The PR machine which is defaming the Vatican

You’ve got to hand it to Bloomsbury, the British publishing house. It knows how to market books about dark secrets in rambling old castles with long corridors. It made millions from Hogwarts with bad guys Voldemort and the Death Eaters battling good guys Harry Potter and his friends.

And it stands to make millions from its latest blockbuster about bad guys in the Vatican battling ... well, there are no good guys in Bloomsbury’s Vatican.  

In the US, the UK and Canada the title of the book is In the Closet of the Vatican. Elsewhere, leaving little to the imagination, it is called Sodoma. The author, Frédéric Martel, is French, but the book will be released simultaneously in eight languages on February 21.

And it is on February 21 that the Vatican opens a world-wide summit of bishops to study clerical sexual abuse. Bloomsbury will be surfing a monster wave of prurient interest in the hidden sins of Catholic priests. This is sheer PR genius. Ka-ching! Ka-ching!

The publisher fired an opening salvo in its publicity campaign a couple of days ago with a New York Times op-ed by Frank Bruni, a gay columnist. Given his sympathy for LGBT causes and his hostility toward the Catholic Church, it is remarkably even-handed. He says that some language in the book “is at once profoundly silly and deeply offensive” and that the sourcing of many of the book’s lurid claims is “vague”.

And he reports that the book’s most eye-popping factoid, the one which figures in all the headlines drip-fed from the Bloomsbury PR machine, that 80 percent of the male clerics who work in the Vatican are gay, is “neither knowable nor credible”.

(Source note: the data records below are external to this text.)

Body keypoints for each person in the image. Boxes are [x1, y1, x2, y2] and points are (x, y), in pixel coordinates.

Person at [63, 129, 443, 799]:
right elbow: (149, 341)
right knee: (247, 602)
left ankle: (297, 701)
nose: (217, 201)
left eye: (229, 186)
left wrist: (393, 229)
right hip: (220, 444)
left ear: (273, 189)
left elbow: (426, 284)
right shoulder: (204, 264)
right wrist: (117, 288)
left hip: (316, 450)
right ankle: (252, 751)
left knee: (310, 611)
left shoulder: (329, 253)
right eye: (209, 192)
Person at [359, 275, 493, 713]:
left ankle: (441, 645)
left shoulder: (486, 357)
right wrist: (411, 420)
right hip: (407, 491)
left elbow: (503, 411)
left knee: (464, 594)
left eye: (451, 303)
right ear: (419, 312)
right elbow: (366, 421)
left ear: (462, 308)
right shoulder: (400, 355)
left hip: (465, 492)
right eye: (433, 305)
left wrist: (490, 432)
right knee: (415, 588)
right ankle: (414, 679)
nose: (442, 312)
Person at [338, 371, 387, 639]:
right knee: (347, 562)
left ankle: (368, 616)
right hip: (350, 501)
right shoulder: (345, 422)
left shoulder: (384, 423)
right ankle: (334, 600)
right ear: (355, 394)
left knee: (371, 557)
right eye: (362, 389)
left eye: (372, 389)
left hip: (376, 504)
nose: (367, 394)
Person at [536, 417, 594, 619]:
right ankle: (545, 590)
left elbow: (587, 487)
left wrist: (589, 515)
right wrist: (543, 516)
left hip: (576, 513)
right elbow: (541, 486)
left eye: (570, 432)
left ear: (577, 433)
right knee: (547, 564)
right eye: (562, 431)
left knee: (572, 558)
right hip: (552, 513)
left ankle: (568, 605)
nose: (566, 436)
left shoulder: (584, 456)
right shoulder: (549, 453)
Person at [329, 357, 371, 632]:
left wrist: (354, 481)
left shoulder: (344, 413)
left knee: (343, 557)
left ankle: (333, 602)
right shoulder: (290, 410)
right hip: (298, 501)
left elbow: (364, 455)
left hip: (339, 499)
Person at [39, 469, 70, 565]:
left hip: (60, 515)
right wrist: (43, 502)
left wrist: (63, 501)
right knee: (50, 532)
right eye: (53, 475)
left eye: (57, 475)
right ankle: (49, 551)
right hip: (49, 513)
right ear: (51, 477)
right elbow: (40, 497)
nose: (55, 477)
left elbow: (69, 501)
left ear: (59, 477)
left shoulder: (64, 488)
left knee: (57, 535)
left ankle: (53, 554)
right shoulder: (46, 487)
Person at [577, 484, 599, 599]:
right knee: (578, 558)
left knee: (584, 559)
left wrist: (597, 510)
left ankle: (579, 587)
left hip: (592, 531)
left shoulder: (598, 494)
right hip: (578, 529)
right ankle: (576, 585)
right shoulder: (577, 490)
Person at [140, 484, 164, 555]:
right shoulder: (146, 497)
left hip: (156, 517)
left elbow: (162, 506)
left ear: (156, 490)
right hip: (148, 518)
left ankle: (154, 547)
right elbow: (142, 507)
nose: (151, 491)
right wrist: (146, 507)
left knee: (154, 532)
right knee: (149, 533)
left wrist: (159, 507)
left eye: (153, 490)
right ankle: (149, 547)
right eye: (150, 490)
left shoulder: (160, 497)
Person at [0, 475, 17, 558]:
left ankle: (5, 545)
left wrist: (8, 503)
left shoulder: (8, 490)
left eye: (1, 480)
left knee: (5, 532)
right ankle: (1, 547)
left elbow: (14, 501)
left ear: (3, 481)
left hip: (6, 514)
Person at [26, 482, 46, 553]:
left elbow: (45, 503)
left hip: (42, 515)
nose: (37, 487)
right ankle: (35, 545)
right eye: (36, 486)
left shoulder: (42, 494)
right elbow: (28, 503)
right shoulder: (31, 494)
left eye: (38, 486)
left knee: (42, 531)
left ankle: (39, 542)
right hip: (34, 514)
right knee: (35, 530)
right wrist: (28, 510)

Martel, who is openly homosexual, seems to have carved out a niche for himself -- fat, fact-filled books about gay culture. In 1996 he published The Pink and the Black, Homosexuals in France since 1968 and in 2012 Global Gay: How gay culture is changing the world. He says that he conducted 1,500 interviews in the course of writing his current book – which is 500 more than the number of people who actually live in the Vatican. If that’s true, it’s not necessarily a good sign. As the old computer maxim goes, garbage in, garbage out. It depends on how honest and credible his sources are.

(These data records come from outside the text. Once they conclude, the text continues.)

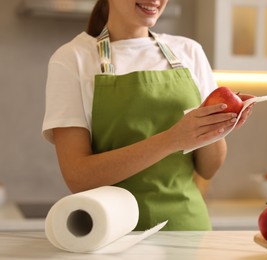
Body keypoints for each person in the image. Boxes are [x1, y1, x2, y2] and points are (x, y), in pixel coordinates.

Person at [42, 0, 253, 231]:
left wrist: (220, 126)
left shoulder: (189, 52)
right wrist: (173, 139)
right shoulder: (72, 59)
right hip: (114, 237)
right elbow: (78, 177)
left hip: (188, 231)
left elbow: (208, 168)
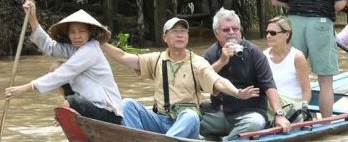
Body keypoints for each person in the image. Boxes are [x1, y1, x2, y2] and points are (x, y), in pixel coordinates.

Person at [100, 17, 258, 139]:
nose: (180, 35)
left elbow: (218, 81)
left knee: (191, 116)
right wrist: (101, 43)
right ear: (164, 38)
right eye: (175, 32)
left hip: (185, 124)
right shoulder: (156, 59)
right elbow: (123, 57)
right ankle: (137, 139)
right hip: (160, 119)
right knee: (128, 104)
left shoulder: (196, 62)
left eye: (183, 32)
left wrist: (237, 92)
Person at [4, 1, 122, 124]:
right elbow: (49, 46)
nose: (77, 36)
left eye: (81, 31)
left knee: (71, 101)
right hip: (89, 103)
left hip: (108, 112)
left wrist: (24, 88)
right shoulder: (74, 48)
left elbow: (63, 74)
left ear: (90, 32)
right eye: (73, 32)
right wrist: (32, 17)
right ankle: (70, 109)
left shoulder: (91, 50)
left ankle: (69, 108)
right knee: (56, 66)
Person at [201, 8, 291, 140]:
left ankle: (227, 139)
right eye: (226, 30)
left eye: (235, 29)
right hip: (220, 115)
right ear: (216, 34)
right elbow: (200, 83)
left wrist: (279, 114)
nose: (231, 33)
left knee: (255, 124)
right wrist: (222, 61)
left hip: (249, 115)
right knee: (193, 120)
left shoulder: (254, 52)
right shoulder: (211, 54)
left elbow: (269, 85)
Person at [263, 15, 312, 118]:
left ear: (286, 34)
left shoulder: (297, 57)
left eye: (273, 33)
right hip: (271, 102)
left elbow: (306, 91)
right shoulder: (263, 56)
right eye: (267, 32)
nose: (268, 36)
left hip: (291, 105)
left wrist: (302, 108)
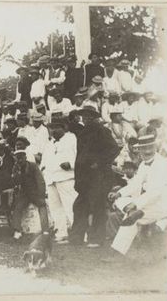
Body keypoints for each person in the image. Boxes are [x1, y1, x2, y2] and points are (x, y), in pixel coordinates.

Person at [108, 134, 167, 255]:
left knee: (131, 214)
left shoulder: (163, 164)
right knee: (121, 201)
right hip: (146, 203)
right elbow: (135, 184)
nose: (147, 151)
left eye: (150, 147)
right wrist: (119, 193)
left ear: (155, 147)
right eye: (144, 148)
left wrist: (135, 204)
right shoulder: (144, 164)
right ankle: (134, 213)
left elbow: (156, 192)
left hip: (163, 204)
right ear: (139, 150)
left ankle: (117, 251)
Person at [70, 106, 120, 247]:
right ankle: (76, 238)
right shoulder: (82, 133)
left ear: (94, 117)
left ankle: (96, 239)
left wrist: (99, 163)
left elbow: (114, 149)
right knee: (80, 206)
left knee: (97, 206)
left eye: (89, 116)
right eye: (84, 116)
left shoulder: (102, 130)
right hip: (85, 177)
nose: (86, 118)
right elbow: (80, 156)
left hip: (99, 176)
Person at [41, 118, 77, 243]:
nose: (54, 130)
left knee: (71, 206)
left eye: (57, 127)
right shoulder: (49, 143)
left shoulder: (71, 139)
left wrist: (71, 164)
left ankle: (79, 234)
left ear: (64, 128)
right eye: (51, 127)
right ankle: (61, 233)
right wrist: (44, 171)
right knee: (56, 208)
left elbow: (79, 156)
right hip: (51, 179)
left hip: (66, 177)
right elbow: (44, 161)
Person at [11, 150, 50, 240]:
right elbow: (15, 182)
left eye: (21, 157)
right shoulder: (16, 168)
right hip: (24, 193)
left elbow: (40, 181)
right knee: (18, 208)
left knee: (42, 205)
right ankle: (17, 231)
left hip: (34, 192)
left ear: (25, 157)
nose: (20, 160)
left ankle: (45, 230)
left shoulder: (33, 166)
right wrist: (17, 173)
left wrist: (41, 195)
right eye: (18, 158)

To judge from an interview with the source responsible for the 80 percent figure, credibility may be an issue. Francesco Lepore’s story opens the book and he is apparently Martel’s key informant. A priest working as a Latin scholar in the Vatican, he eventually walked off the job to live as a homosexual. He was fed up with living a double life. But he wrote in an Italian newspaper that there are “some inaccuracies” in how Martel has reported his experiences. We’ll have to wait for publication to see just how credible his allegations are.

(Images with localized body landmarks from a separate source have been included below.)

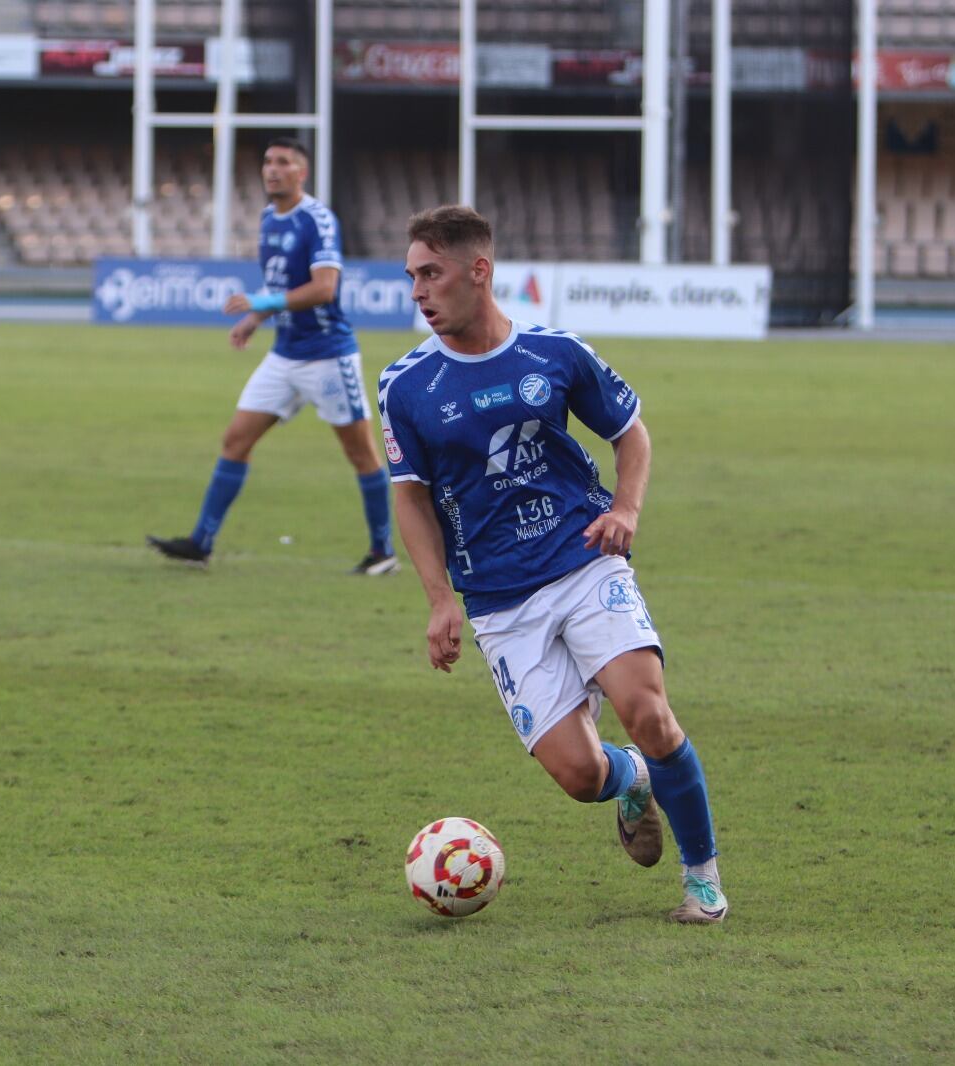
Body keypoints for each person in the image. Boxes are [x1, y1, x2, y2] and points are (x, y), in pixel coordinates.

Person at [377, 205, 726, 923]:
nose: (419, 292)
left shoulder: (554, 353)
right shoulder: (405, 385)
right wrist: (439, 598)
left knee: (649, 713)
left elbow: (632, 434)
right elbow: (409, 499)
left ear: (480, 271)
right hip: (499, 600)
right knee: (577, 773)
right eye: (412, 276)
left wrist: (624, 511)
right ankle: (630, 779)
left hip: (584, 559)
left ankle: (703, 881)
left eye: (432, 274)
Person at [148, 136, 399, 576]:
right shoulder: (268, 218)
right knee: (235, 440)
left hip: (327, 356)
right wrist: (255, 319)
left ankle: (383, 553)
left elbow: (324, 289)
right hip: (284, 356)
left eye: (283, 162)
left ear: (301, 172)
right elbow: (279, 285)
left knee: (361, 454)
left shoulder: (316, 220)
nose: (272, 169)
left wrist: (262, 305)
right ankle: (200, 543)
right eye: (267, 162)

Extraordinary claims require extraordinary evidence. I’ll be interested to see how much of the book is anonymous tittle-tattle and gossip and how much it relies on embittered informants with an axe to grind. In the pre-publication publicity, the name of Cardinal Alfonso López Trujillo, of Colombia, has figured prominently. Martel describes him as the worst of hypocrites, a cleric who damned homosexuals by day and consorted with rent boys by night. Conveniently for the author, López Trujillo died a decade ago so it will be almost impossible to check these allegations.

It seems, too, that some of Martel’s evidence is based on the assumption that the more rigid and homophobic clerics are, the more likely they are to be closeted homosexuals. Therefore, he suspects that three of the four conservative Cardinals who signed the “Dubia” as a protest against Pope Francis were secretly gay and at least a quarter of the Cardinals on the Congregation for the Doctrine of the Faith. In fact, by this logic, anyone who supports the Catholic Church’s teachings on homosexuality must be a latent homosexual. Yes, you guessed it, Benedict XVI is one of these, according to Martel. 

It must be admitted that persistent rumours, ex-Cardinal McCarrick, occasional scandals in Rome, and Pope Francis’s fulminations about hypocrisy suggest that there are a number of gay clerics in and around the Vatican. But Martel’s figure of 80 percent is simply ludicrous. It’s an insult to the hard-working men (and women) who have dedicated their lives to serving the Church.

When the book is released I hope that reviewers stress-test every preposterous allegation. I’m sure that most of them will collapse.

Michael Cook is editor of MercatorNet.